Much has changed since Rise of the Black Vortex, but we don’t need to concern ourselves with any of that, as Star-Lord takes a dip back into the past. This is a graphic novel that reads from opening page to last without any gaps, or intrusions from crossovers, telling a tale with a start, a middle and an end. It even takes the considerate view of beginning with Peter Quill’s first job, a place where he’s not the galactic hero, but the guy who operates the floor polisher. This, though, is in Marvel’s equivalent of NASA where space flight is routine and the craft of several alien races figure among the permanent storage.

It’s a great opening chapter from Sam Humphries, a literary high five where the loser gets to win. Yes, we’ve seen the scenario before, but Humphries pulls it off with additional charm. Even better? The sheer exuberance and seat of the pants improvisation continues right through First Flight. It’s an utter joy of a graphic novel without Humphries or artistic collaborator Javier Garrón putting a foot wrong. This is the same Peter Quill we’ve seen in earlier books, casual to the point of infuriation, rarely planning ahead of what he’ll do five minutes later, and trusting in his charm, but we’re seeing how he became the person worthy of the title Star-Lord. Turns out he was trained by space pirates.

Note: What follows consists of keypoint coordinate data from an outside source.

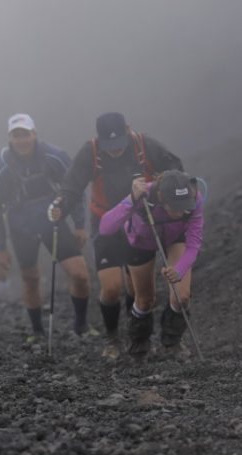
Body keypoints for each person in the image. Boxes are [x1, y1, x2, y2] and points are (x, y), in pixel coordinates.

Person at [49, 112, 184, 359]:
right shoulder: (90, 152)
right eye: (108, 146)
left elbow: (175, 171)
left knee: (136, 288)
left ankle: (138, 338)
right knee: (111, 288)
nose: (114, 150)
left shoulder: (145, 145)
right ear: (99, 139)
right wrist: (60, 206)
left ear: (128, 130)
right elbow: (72, 186)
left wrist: (165, 197)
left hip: (140, 222)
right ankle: (112, 339)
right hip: (105, 221)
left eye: (119, 144)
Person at [0, 113, 94, 339]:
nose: (21, 140)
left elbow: (74, 188)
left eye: (25, 134)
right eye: (16, 135)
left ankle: (81, 325)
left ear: (34, 134)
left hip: (53, 219)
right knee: (31, 278)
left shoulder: (54, 156)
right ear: (10, 138)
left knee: (80, 274)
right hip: (21, 225)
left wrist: (80, 224)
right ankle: (37, 331)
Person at [98, 170, 204, 360]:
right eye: (174, 207)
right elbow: (105, 228)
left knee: (183, 296)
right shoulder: (143, 194)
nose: (180, 212)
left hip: (175, 238)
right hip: (139, 242)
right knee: (146, 299)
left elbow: (194, 243)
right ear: (162, 198)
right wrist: (132, 199)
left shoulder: (194, 198)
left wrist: (178, 270)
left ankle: (172, 342)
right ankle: (140, 344)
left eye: (184, 207)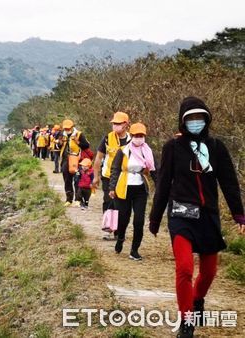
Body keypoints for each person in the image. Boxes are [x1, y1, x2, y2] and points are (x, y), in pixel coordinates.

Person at [149, 97, 245, 338]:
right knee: (184, 268)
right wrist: (155, 217)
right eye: (190, 118)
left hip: (208, 217)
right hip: (181, 215)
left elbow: (229, 183)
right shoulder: (173, 147)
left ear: (207, 119)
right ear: (182, 121)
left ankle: (197, 298)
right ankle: (186, 320)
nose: (195, 122)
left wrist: (239, 215)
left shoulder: (216, 147)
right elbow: (162, 183)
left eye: (199, 118)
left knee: (210, 271)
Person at [109, 123, 156, 261]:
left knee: (139, 220)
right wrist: (112, 188)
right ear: (132, 136)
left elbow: (153, 170)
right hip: (124, 187)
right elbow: (115, 169)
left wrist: (159, 186)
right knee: (123, 218)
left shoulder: (147, 151)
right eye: (136, 135)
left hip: (140, 188)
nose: (138, 138)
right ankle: (120, 237)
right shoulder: (123, 150)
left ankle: (134, 250)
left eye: (141, 136)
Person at [92, 112, 131, 240]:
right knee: (108, 201)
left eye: (118, 123)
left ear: (125, 124)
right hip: (108, 176)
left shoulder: (132, 140)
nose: (115, 126)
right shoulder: (108, 138)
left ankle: (119, 231)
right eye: (114, 123)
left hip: (124, 178)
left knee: (121, 204)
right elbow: (98, 158)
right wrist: (96, 176)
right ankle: (108, 227)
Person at [60, 119, 90, 207]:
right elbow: (58, 146)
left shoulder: (79, 134)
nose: (67, 130)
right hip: (65, 160)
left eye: (68, 128)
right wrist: (60, 143)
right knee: (67, 180)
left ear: (72, 127)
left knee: (77, 179)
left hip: (77, 160)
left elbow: (86, 146)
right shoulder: (63, 135)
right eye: (65, 128)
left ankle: (78, 199)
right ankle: (69, 199)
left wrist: (78, 142)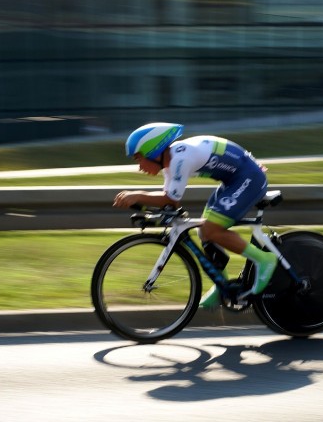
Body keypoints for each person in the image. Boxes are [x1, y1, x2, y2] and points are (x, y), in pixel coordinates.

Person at [113, 122, 277, 309]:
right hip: (233, 180)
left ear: (153, 151)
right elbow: (171, 203)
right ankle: (222, 285)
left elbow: (170, 199)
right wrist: (141, 202)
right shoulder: (170, 163)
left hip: (249, 178)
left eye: (138, 158)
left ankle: (264, 260)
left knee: (211, 229)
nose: (139, 166)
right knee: (204, 232)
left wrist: (138, 195)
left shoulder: (180, 159)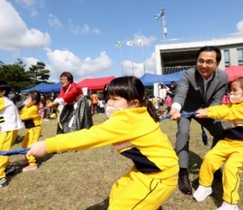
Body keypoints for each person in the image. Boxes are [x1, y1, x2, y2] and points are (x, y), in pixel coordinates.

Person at [26, 76, 179, 209]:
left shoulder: (127, 119)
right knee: (118, 191)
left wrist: (48, 145)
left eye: (115, 99)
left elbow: (89, 136)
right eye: (108, 97)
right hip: (145, 170)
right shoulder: (138, 112)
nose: (109, 103)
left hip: (159, 176)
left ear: (133, 103)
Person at [193, 77, 243, 210]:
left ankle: (230, 204)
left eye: (234, 91)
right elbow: (223, 108)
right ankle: (205, 186)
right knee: (209, 159)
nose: (230, 93)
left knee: (230, 169)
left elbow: (228, 113)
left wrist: (208, 112)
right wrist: (204, 111)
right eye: (230, 90)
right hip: (227, 143)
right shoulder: (230, 105)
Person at [169, 46, 229, 195]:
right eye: (200, 61)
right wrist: (175, 108)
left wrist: (207, 111)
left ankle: (212, 166)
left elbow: (216, 100)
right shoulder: (187, 74)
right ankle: (183, 173)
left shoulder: (223, 77)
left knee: (220, 132)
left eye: (209, 62)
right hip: (186, 108)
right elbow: (181, 93)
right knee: (183, 132)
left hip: (207, 110)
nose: (203, 65)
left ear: (217, 63)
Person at [19, 90, 42, 172]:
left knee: (30, 146)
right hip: (30, 129)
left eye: (28, 98)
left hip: (35, 129)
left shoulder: (34, 108)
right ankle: (27, 159)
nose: (26, 100)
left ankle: (32, 163)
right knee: (24, 144)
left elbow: (23, 116)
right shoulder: (28, 107)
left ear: (34, 101)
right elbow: (21, 111)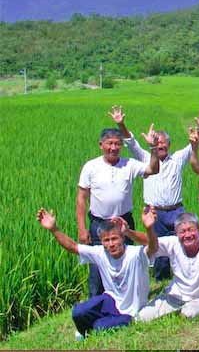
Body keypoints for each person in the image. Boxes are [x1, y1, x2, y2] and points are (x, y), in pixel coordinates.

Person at [109, 105, 199, 282]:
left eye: (163, 143)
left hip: (176, 210)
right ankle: (161, 281)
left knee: (183, 244)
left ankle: (185, 276)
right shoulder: (146, 158)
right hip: (154, 212)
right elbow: (131, 142)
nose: (160, 146)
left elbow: (195, 141)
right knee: (158, 248)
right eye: (157, 143)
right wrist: (121, 124)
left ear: (168, 144)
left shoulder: (177, 158)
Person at [36, 206, 158, 338]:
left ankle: (105, 326)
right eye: (107, 240)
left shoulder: (135, 255)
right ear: (102, 242)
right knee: (78, 312)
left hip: (130, 311)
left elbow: (153, 246)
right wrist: (54, 229)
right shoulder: (100, 253)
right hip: (110, 301)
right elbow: (73, 247)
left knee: (99, 326)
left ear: (123, 238)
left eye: (114, 239)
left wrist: (148, 228)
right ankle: (86, 332)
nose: (111, 244)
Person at [76, 127, 159, 297]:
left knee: (127, 263)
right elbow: (81, 199)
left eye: (117, 144)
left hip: (124, 223)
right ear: (101, 145)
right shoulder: (91, 166)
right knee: (97, 266)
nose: (113, 148)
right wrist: (82, 229)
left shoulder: (129, 164)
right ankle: (96, 301)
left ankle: (127, 300)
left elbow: (153, 169)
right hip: (99, 224)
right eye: (110, 143)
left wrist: (153, 149)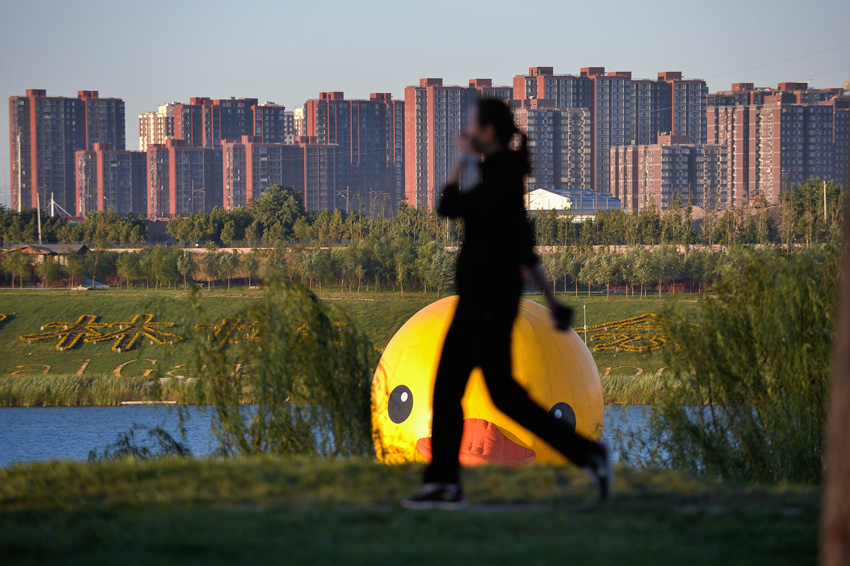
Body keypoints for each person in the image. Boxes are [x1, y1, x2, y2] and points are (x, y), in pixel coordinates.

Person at [401, 98, 612, 510]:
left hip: (487, 303)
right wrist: (552, 300)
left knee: (463, 392)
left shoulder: (502, 178)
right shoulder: (502, 174)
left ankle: (447, 484)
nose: (467, 133)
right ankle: (587, 456)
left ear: (489, 132)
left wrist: (461, 159)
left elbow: (448, 205)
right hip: (486, 300)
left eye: (473, 127)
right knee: (493, 395)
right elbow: (524, 247)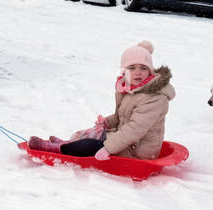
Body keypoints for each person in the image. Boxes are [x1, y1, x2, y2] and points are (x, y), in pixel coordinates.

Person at [27, 41, 175, 160]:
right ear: (124, 71)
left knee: (90, 145)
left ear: (150, 72)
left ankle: (55, 149)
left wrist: (108, 148)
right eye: (132, 68)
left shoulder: (154, 97)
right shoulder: (133, 89)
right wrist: (108, 122)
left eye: (143, 68)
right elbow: (124, 117)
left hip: (138, 150)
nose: (137, 72)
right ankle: (67, 144)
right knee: (93, 132)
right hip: (127, 141)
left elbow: (134, 129)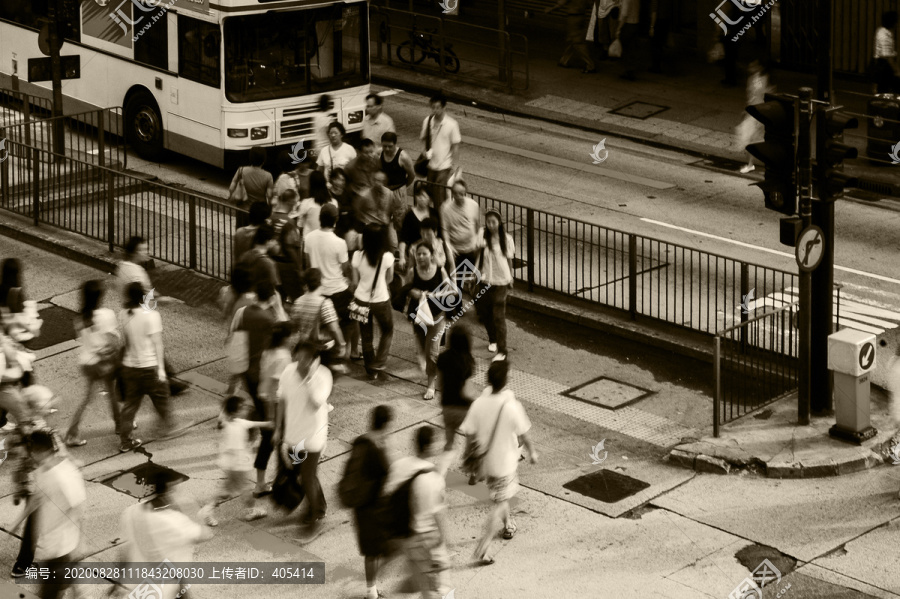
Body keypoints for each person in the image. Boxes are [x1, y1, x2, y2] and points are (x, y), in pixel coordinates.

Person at [460, 360, 538, 564]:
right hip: (504, 463)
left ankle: (508, 525)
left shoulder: (478, 403)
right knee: (500, 501)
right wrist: (532, 453)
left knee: (500, 497)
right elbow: (525, 435)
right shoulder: (511, 406)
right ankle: (484, 546)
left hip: (486, 463)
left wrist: (470, 457)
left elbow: (468, 433)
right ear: (506, 380)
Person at [118, 470, 213, 599]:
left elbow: (124, 550)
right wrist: (190, 507)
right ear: (169, 491)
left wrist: (119, 578)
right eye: (177, 488)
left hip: (137, 584)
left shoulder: (131, 512)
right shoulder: (174, 522)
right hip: (162, 589)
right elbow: (206, 534)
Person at [14, 430, 86, 599]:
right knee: (65, 584)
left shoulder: (63, 475)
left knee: (50, 592)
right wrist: (17, 523)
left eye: (32, 452)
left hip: (61, 548)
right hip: (51, 546)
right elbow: (37, 498)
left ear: (40, 451)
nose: (30, 456)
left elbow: (79, 508)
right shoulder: (41, 471)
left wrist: (80, 545)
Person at [383, 426, 451, 599]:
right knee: (434, 585)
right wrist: (445, 542)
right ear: (429, 447)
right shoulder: (434, 479)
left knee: (420, 575)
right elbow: (438, 515)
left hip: (404, 534)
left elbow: (387, 494)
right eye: (436, 441)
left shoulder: (399, 466)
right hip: (425, 537)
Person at [274, 342, 333, 541]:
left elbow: (317, 403)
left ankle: (312, 517)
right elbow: (281, 399)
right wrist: (278, 428)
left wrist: (309, 379)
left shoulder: (323, 376)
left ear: (316, 359)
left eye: (309, 357)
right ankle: (321, 505)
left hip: (314, 438)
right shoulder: (288, 372)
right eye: (300, 356)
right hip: (293, 437)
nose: (303, 361)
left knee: (307, 477)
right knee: (302, 473)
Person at [117, 282, 179, 452]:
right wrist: (161, 370)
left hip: (130, 367)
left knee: (130, 406)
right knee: (162, 398)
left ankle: (125, 441)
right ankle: (168, 427)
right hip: (149, 366)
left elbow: (125, 342)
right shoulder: (151, 315)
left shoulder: (123, 314)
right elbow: (157, 344)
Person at [200, 395, 273, 526]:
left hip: (232, 465)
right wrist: (241, 468)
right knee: (244, 490)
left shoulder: (237, 422)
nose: (246, 409)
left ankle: (207, 510)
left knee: (226, 491)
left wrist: (270, 423)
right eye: (242, 407)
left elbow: (256, 423)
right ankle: (250, 511)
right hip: (235, 466)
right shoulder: (234, 429)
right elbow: (236, 452)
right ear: (234, 412)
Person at [64, 280, 121, 447]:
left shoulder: (80, 317)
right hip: (104, 361)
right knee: (112, 393)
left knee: (88, 399)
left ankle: (72, 433)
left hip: (87, 363)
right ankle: (119, 425)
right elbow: (113, 339)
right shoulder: (106, 314)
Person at [347, 405, 394, 599]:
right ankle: (371, 591)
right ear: (386, 424)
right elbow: (388, 478)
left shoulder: (360, 441)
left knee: (370, 550)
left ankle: (371, 590)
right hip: (373, 506)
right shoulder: (378, 449)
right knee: (379, 549)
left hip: (359, 503)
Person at [305, 204, 359, 360]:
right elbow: (345, 268)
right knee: (352, 318)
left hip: (317, 291)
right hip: (338, 291)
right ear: (335, 221)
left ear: (320, 219)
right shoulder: (339, 243)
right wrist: (351, 282)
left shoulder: (308, 238)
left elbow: (308, 265)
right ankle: (347, 348)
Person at [407, 242, 453, 400]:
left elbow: (450, 289)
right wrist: (416, 293)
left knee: (432, 353)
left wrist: (436, 295)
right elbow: (408, 288)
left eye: (424, 253)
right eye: (418, 254)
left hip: (437, 317)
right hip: (419, 317)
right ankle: (430, 368)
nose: (420, 257)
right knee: (422, 347)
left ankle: (430, 386)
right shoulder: (413, 271)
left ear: (432, 255)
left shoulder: (440, 270)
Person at [351, 225, 395, 380]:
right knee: (387, 329)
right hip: (381, 300)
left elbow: (355, 281)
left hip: (361, 300)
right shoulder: (387, 257)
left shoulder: (357, 256)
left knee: (366, 335)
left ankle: (371, 371)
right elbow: (390, 278)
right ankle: (380, 361)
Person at [474, 209, 515, 359]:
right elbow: (478, 253)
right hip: (485, 279)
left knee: (498, 314)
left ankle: (502, 350)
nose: (490, 225)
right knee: (485, 312)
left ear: (499, 222)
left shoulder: (507, 239)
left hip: (501, 281)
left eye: (493, 222)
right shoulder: (482, 234)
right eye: (488, 221)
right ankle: (492, 339)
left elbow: (509, 259)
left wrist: (511, 277)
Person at [291, 268, 347, 371]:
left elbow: (294, 327)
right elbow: (334, 328)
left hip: (305, 347)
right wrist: (342, 344)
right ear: (320, 282)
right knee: (323, 377)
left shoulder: (298, 302)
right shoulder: (324, 303)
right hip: (321, 349)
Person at [436, 325, 475, 455]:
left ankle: (443, 467)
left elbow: (439, 383)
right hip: (464, 409)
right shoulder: (468, 361)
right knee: (471, 439)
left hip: (447, 406)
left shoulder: (442, 358)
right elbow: (467, 391)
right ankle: (472, 471)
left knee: (449, 442)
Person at [420, 94, 461, 211]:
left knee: (440, 198)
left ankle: (440, 222)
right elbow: (423, 138)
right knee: (429, 195)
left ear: (444, 107)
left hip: (444, 166)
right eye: (433, 107)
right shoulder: (427, 121)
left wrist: (454, 165)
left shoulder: (452, 124)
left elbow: (455, 146)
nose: (435, 110)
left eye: (437, 107)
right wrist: (423, 151)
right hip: (430, 165)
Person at [441, 180, 481, 287]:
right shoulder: (446, 208)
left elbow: (478, 225)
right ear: (452, 193)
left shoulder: (474, 205)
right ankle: (457, 302)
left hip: (471, 250)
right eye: (456, 193)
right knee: (456, 283)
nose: (458, 196)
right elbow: (445, 231)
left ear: (465, 193)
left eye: (461, 194)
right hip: (456, 252)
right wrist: (449, 246)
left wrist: (478, 242)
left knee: (475, 281)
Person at [736, 60, 772, 174]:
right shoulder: (755, 78)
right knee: (753, 140)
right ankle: (753, 164)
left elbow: (757, 96)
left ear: (759, 67)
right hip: (755, 112)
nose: (750, 67)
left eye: (753, 65)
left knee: (752, 139)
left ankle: (752, 164)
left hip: (757, 113)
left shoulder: (759, 80)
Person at [269, 189, 304, 302]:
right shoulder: (290, 223)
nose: (295, 205)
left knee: (275, 296)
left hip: (271, 263)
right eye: (295, 202)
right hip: (286, 267)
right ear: (290, 202)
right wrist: (298, 268)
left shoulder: (271, 218)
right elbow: (291, 248)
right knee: (297, 297)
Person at [399, 182, 440, 273]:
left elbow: (439, 234)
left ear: (429, 199)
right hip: (415, 252)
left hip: (433, 250)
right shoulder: (409, 215)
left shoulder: (434, 213)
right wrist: (402, 257)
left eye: (424, 197)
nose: (422, 199)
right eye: (419, 196)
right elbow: (403, 238)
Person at [230, 146, 275, 227]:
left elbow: (231, 188)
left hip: (242, 210)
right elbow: (269, 196)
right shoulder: (268, 176)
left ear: (250, 158)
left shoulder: (241, 170)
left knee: (242, 232)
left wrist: (233, 195)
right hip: (259, 213)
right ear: (264, 160)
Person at [547, 0, 596, 73]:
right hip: (582, 17)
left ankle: (590, 65)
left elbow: (561, 3)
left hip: (574, 18)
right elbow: (589, 4)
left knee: (577, 42)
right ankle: (564, 60)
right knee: (572, 40)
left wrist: (551, 9)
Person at [380, 131, 416, 226]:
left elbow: (412, 175)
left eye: (390, 146)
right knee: (383, 220)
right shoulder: (379, 153)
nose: (387, 149)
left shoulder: (403, 157)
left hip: (399, 192)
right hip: (385, 191)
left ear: (395, 144)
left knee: (400, 221)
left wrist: (403, 187)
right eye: (384, 146)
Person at [238, 224, 282, 295]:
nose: (275, 242)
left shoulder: (244, 256)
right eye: (273, 240)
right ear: (268, 241)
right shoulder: (269, 264)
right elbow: (273, 289)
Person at [298, 170, 340, 243]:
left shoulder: (306, 203)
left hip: (309, 242)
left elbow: (300, 225)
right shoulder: (334, 203)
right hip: (328, 241)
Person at [234, 202, 272, 267]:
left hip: (240, 267)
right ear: (265, 219)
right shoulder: (261, 235)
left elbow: (236, 253)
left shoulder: (239, 231)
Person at [874, 11, 900, 93]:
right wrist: (896, 70)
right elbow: (888, 56)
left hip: (881, 64)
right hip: (884, 66)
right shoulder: (885, 36)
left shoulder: (880, 31)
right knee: (887, 89)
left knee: (883, 89)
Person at [615, 0, 641, 80]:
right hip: (635, 24)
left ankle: (628, 71)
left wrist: (619, 28)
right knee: (632, 48)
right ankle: (631, 70)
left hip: (627, 25)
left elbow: (624, 14)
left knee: (626, 49)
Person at [649, 0, 673, 73]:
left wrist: (652, 26)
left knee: (655, 45)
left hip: (658, 22)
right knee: (660, 44)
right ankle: (659, 65)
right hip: (665, 21)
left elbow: (654, 11)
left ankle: (656, 66)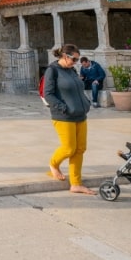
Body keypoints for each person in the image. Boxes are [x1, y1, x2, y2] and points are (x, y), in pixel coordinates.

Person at [43, 44, 95, 195]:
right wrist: (63, 108)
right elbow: (48, 94)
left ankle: (76, 184)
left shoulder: (71, 70)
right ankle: (53, 164)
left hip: (80, 115)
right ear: (65, 56)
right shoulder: (52, 71)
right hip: (64, 117)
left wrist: (86, 103)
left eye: (78, 60)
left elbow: (78, 89)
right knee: (68, 148)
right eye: (74, 59)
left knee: (80, 149)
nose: (76, 62)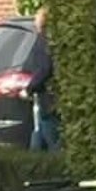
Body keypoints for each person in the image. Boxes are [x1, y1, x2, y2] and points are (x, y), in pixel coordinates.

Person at [26, 8, 59, 152]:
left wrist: (30, 87)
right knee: (40, 130)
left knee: (48, 132)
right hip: (46, 96)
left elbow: (44, 68)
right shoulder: (51, 40)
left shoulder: (42, 40)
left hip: (46, 96)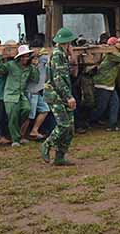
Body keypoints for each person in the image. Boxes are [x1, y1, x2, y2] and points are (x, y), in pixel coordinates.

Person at [41, 27, 79, 166]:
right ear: (68, 43)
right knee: (64, 125)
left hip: (61, 94)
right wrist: (69, 97)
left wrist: (72, 57)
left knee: (70, 128)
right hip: (55, 95)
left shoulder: (62, 55)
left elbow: (71, 74)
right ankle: (47, 144)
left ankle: (60, 156)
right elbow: (58, 78)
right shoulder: (57, 55)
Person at [0, 44, 40, 146]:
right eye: (23, 56)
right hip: (10, 95)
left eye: (27, 56)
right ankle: (15, 140)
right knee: (13, 116)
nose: (25, 58)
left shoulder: (29, 68)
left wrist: (35, 66)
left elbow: (36, 79)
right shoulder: (11, 65)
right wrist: (0, 56)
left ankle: (16, 133)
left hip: (21, 95)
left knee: (27, 109)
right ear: (19, 57)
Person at [88, 37, 120, 131]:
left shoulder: (108, 53)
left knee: (115, 104)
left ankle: (112, 125)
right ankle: (88, 121)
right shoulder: (112, 55)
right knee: (101, 108)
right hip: (103, 84)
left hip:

Garrón is one hell of a find as an artist. There’s a confidence and a liveliness to his pages, which feature expansive layouts, kinetic action scenes and detail-packed vistas, but never at the expense of telling the story and telling it really well. He’s great with expressions, which really bring Peter Quill to life. We can see what he’s thinking, which, admittedly, is frequently how to extricate himself from the situation he’s engineered.

In the penultimate chapter everything comes to a head with complicated decision to be made. We know what that decision will be, and Humphries knows we know what that decision will be, and he still makes it a joy to read, having set up the decisive moment earlier in the book. Fun, fun, fun all the way, and the cherry on the cake is learning how the Star-Lord name originated. Fans of the 30th Century’s original incarnation of the Guardians of the Galaxy may not be happy at the use of a particular name, but is it really anything worth even getting lukewarm under the collar about?

This is a punch the air graphic novel channelling the spirit of Star Wars when it was fresh and exciting. There’s so much to be pleased about, not least that it’s in a series that wasn’t living up to potential. Now, if only the same situation could be addressed in Quill’s other home, Guardians of the Galaxy.